┌────────
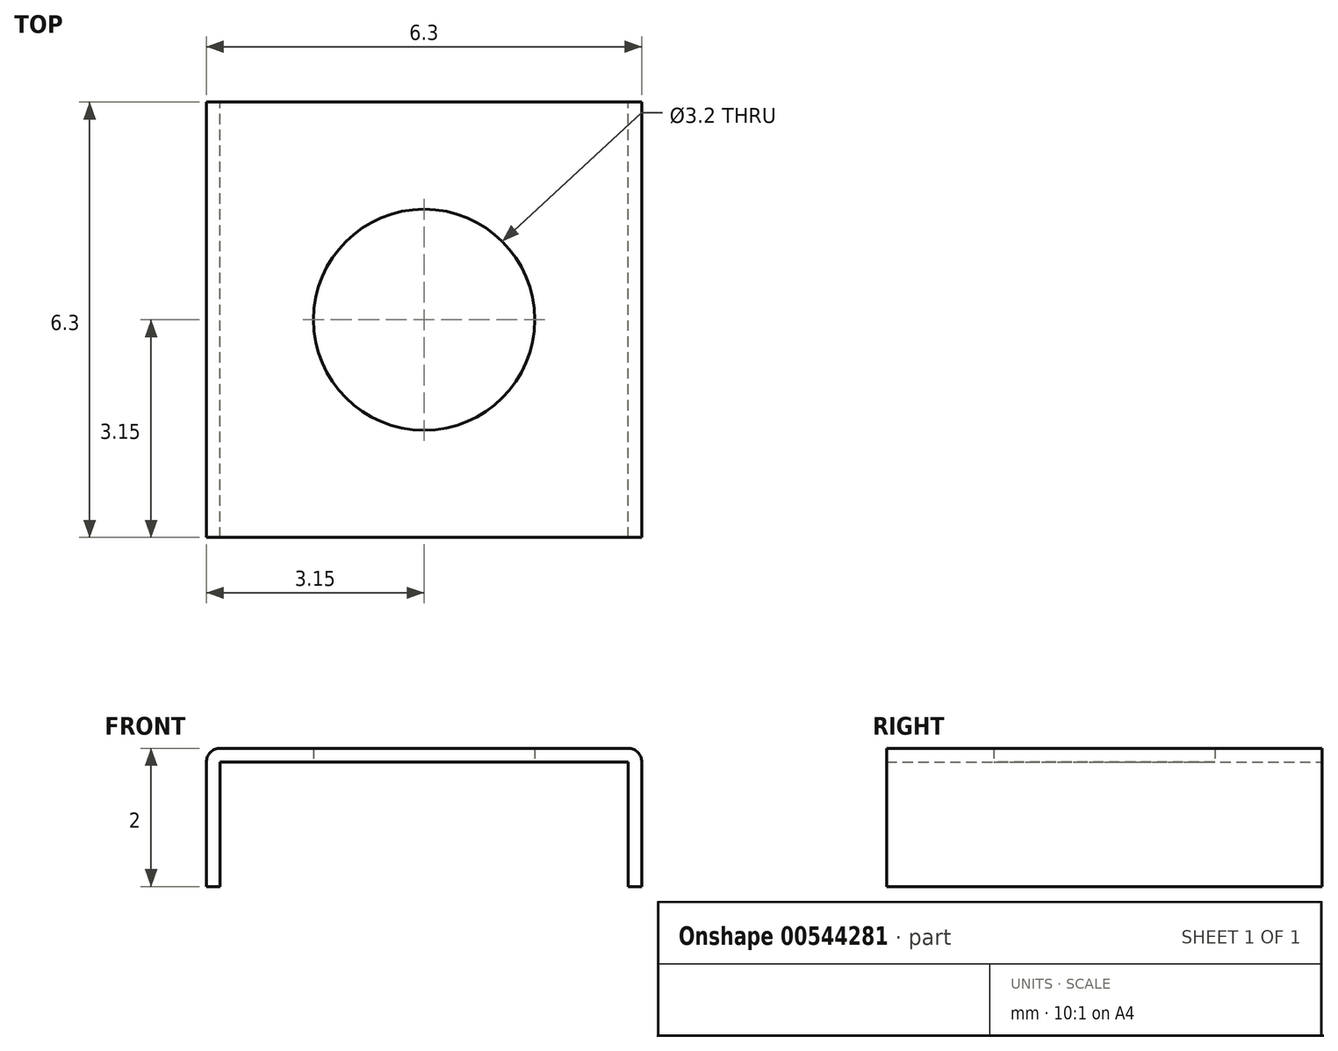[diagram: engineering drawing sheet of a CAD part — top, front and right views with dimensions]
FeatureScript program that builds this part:
annotation { "Feature Type Name" : "Feature", "Feature Type Description" : "" }
export const myFeature = defineFeature(function(context is Context, id is Id, definition is map)
    precondition{}
    {
        {
            var Q0;
            Q0=qCreatedBy(makeId("Top.planeOp"),FACE);
            var sketch = newSketch(context, id + "F0", { "sketchPlane" : qUnion([Q0])});
            skLineSegment(sketch, "E0.bottom", {"start": v(0, 0) * mm, "end": v(6.3, 0) * mm});
            skLineSegment(sketch, "E0.top", {"start": v(0, 6.3) * mm, "end": v(6.3, 6.3) * mm});
            skLineSegment(sketch, "E0.left", {"start": v(0, 0) * mm, "end": v(0, 6.3) * mm});
            skLineSegment(sketch, "E0.right", {"start": v(6.3, 0) * mm, "end": v(6.3, 6.3) * mm});
            skCircle(sketch, "E1", {"center": v(3.15, 3.15) * mm, "radius": 1.6 * mm});
            skSolve(sketch);
        }
        {
            var Q0;
            Q0=qSketchRegion(id+"F0",true);
            extrude(context, id + "F1", {"entities" : qUnion([Q0]), "depth" : 0.2 * mm});
        }
        {
            var Q0;
            Q0=makeQuery(id+"F1.opExtrude","CAP_FACE",FACE,{"disambiguationData":[OSD([sQuery(id+"F0.wireOp",EDGE,"E0.bottom"),sQuery(id+"F0.wireOp",EDGE,"E0.top"),sQuery(id+"F0.wireOp",EDGE,"E0.left"),sQuery(id+"F0.wireOp",EDGE,"E0.right"),sQuery(id+"F0.wireOp",EDGE,"E1")])],"isStart":true});
            var sketch = newSketch(context, id + "F2", { "sketchPlane" : qUnion([Q0])});
            skLineSegment(sketch, "E2.bottom", {"start": v(0, 0) * mm, "end": v(0.2, 0) * mm});
            skLineSegment(sketch, "E2.top", {"start": v(0, -6.3) * mm, "end": v(0.2, -6.3) * mm});
            skLineSegment(sketch, "E2.left", {"start": v(0, 0) * mm, "end": v(0, -6.3) * mm});
            skLineSegment(sketch, "E2.right", {"start": v(0.2, 0) * mm, "end": v(0.2, -6.3) * mm});
            skLineSegment(sketch, "E3.bottom", {"start": v(6.3, 0) * mm, "end": v(6.1, 0) * mm});
            skLineSegment(sketch, "E3.top", {"start": v(6.3, -6.3) * mm, "end": v(6.1, -6.3) * mm});
            skLineSegment(sketch, "E3.left", {"start": v(6.3, 0) * mm, "end": v(6.3, -6.3) * mm});
            skLineSegment(sketch, "E3.right", {"start": v(6.1, 0) * mm, "end": v(6.1, -6.3) * mm});
            skSolve(sketch);
        }
        {
            var Q0;
            Q0=qSketchRegion(id+"F2",true);
            extrude(context, id + "F3", {"entities" : qUnion([Q0]), "operationType" : NewBodyOperationType.ADD, "depth" : 1.8 * mm});
        }
        {
            var Q0;
            Q0=makeQuery(id+"F1.opExtrude","CAP_EDGE",EDGE,{"disambiguationData":[OSD([sQuery(id+"F0.wireOp",EDGE,"E0.left")])],"isStart":false});
            var Q1;
            Q1=makeQuery(id+"F1.opExtrude","CAP_EDGE",EDGE,{"disambiguationData":[OSD([sQuery(id+"F0.wireOp",EDGE,"E0.right")])],"isStart":false});
            fillet(context, id + "F4", {"entities" : qUnion([Q0, Q1]), "radius" : 0.2 * mm, "tangentPropagation" : true, "allowEdgeOverflow" : false});
        }
    });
└────────
• Aim of the exercise:
How many lines of the records contain the string "depth"? Match case exactly, and reply with the number only.

• The completed task:
2